Background Operations with Deferred Follow-up​

For operations that take too long to keep the customer waiting, you can spawn a background task and use Agent.utter() to have the agent follow up when it completes. This pattern lets the tool return immediately while the actual work continues asynchronously:

import asyncio

@p.tool
async def purchase_flight_ticket(
context: p.ToolContext,
flight_id: str,
passenger_name: str,
) -> p.ToolResult:
"""Purchase a flight ticket for the customer."""

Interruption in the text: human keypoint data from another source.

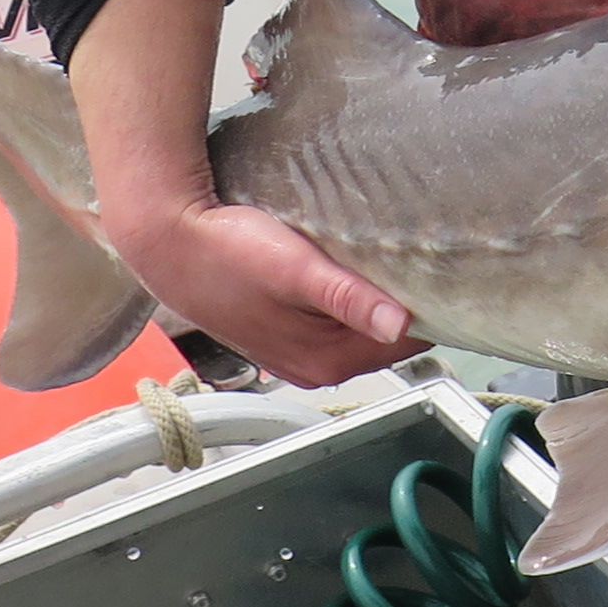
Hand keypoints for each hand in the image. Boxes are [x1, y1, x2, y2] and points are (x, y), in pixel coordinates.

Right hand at [105, 192, 422, 387]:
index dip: (429, 305)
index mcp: (327, 360)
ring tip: (386, 255)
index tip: (442, 270)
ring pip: (362, 325)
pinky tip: (347, 267)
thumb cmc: (226, 250)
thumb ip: (348, 298)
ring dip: (376, 296)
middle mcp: (317, 366)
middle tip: (419, 254)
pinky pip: (336, 318)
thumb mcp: (295, 269)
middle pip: (388, 336)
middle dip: (405, 301)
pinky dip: (348, 296)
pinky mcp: (283, 331)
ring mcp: (299, 351)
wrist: (166, 240)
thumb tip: (401, 325)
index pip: (408, 340)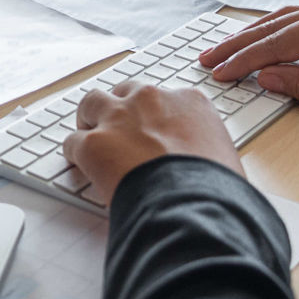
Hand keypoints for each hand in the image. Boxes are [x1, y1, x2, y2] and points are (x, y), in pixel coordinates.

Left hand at [62, 82, 241, 197]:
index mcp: (189, 102)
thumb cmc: (217, 191)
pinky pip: (73, 141)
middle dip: (121, 108)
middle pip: (126, 91)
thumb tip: (206, 170)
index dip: (156, 116)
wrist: (193, 206)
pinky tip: (79, 165)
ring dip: (90, 118)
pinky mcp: (93, 143)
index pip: (166, 98)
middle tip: (119, 129)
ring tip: (90, 135)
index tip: (153, 131)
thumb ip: (207, 150)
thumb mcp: (225, 158)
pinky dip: (75, 153)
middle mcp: (151, 100)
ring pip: (92, 103)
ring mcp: (119, 118)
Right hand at [198, 0, 298, 116]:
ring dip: (254, 35)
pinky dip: (276, 32)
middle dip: (239, 43)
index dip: (245, 59)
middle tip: (209, 58)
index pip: (278, 41)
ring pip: (285, 19)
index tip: (219, 72)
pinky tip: (262, 41)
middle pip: (275, 24)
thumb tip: (265, 78)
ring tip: (226, 50)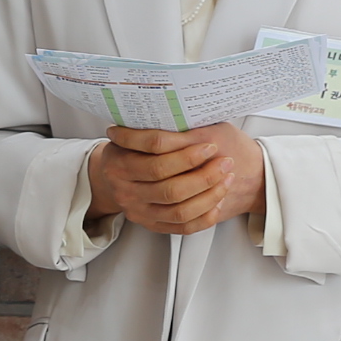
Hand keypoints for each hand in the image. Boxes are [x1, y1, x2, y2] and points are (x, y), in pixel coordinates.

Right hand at [88, 123, 266, 235]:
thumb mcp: (136, 132)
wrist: (115, 176)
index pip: (156, 157)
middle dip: (204, 175)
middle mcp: (125, 190)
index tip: (210, 145)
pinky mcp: (151, 225)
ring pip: (179, 210)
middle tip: (225, 162)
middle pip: (170, 187)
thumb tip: (195, 112)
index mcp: (119, 163)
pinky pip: (182, 228)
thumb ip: (161, 128)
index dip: (187, 152)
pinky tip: (217, 201)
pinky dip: (204, 216)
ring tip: (225, 178)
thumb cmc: (133, 149)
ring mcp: (138, 211)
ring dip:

# Important: capture agent and session here, before the background task.
# .current accessors are only available during tool execution.
agent = p.Agent.current
session = p.Session.current

async def finish_ticket_purchase_in_background():
try:
# Perform the actual purchase (may take a while)
confirmation = await flight_api.purchase(flight_id, passenger_name)

await agent.utter(
session=session,
guidelines=[
{"action": "Inform the customer that their flight ticket purchase succeeded."},
],
)
except Exception as e:
await agent.utter(
session=session,
guidelines=[
{"action": "Apologize and explain that the flight ticket purchase failed."},
],
)

# Create background task with auto-cleanup on completion
task = asyncio.create_task(finish_ticket_purchase_in_background())
task.add_done_callback(lambda t: t.result() if not t.cancelled() else None)

return p.ToolResult(
data="Flight ticket purchase initiated. I'll let you know once it's confirmed!",
metadata={"status": "processing", "flight_id": flight_id},
)

This pattern:

  1. Captures the current agent and session before spawning the background task — .current accessors are only available during tool execution
  2. Defines an async function that performs the long-running operation
  3. Uses agent.utter() to have the agent generate a follow-up message with the provided guidelines
  4. Uses asyncio.create_task() to run the operation without blocking
  5. Returns immediately with an initial update so the agent can respond to the customer

The agent will respond with something like "I've started processing your flight ticket purchase. I'll let you know as soon as it's confirmed!" and then follow up automatically when the background operation completes, either with the confirmation number or an apology if something went wrong.